___ Records provided ___
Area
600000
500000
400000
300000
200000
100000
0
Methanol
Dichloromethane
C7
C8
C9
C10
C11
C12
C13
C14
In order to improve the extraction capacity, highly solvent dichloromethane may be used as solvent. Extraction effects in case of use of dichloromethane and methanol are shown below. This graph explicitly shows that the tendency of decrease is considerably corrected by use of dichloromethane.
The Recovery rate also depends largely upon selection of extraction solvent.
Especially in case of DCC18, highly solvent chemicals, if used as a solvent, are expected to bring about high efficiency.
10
___
- Aim of the exercise: Would you please give all of the records again exactly as they stand?

- Result of this exercise:
Area
600000
500000
400000
300000
200000
100000
0
Methanol
Dichloromethane
C7
C8
C9
C10
C11
C12
C13
C14
In order to improve the extraction capacity, highly solvent dichloromethane may be used as solvent. Extraction effects in case of use of dichloromethane and methanol are shown below. This graph explicitly shows that the tendency of decrease is considerably corrected by use of dichloromethane.
The Recovery rate also depends largely upon selection of extraction solvent.
Especially in case of DCC18, highly solvent chemicals, if used as a solvent, are expected to bring about high efficiency.
10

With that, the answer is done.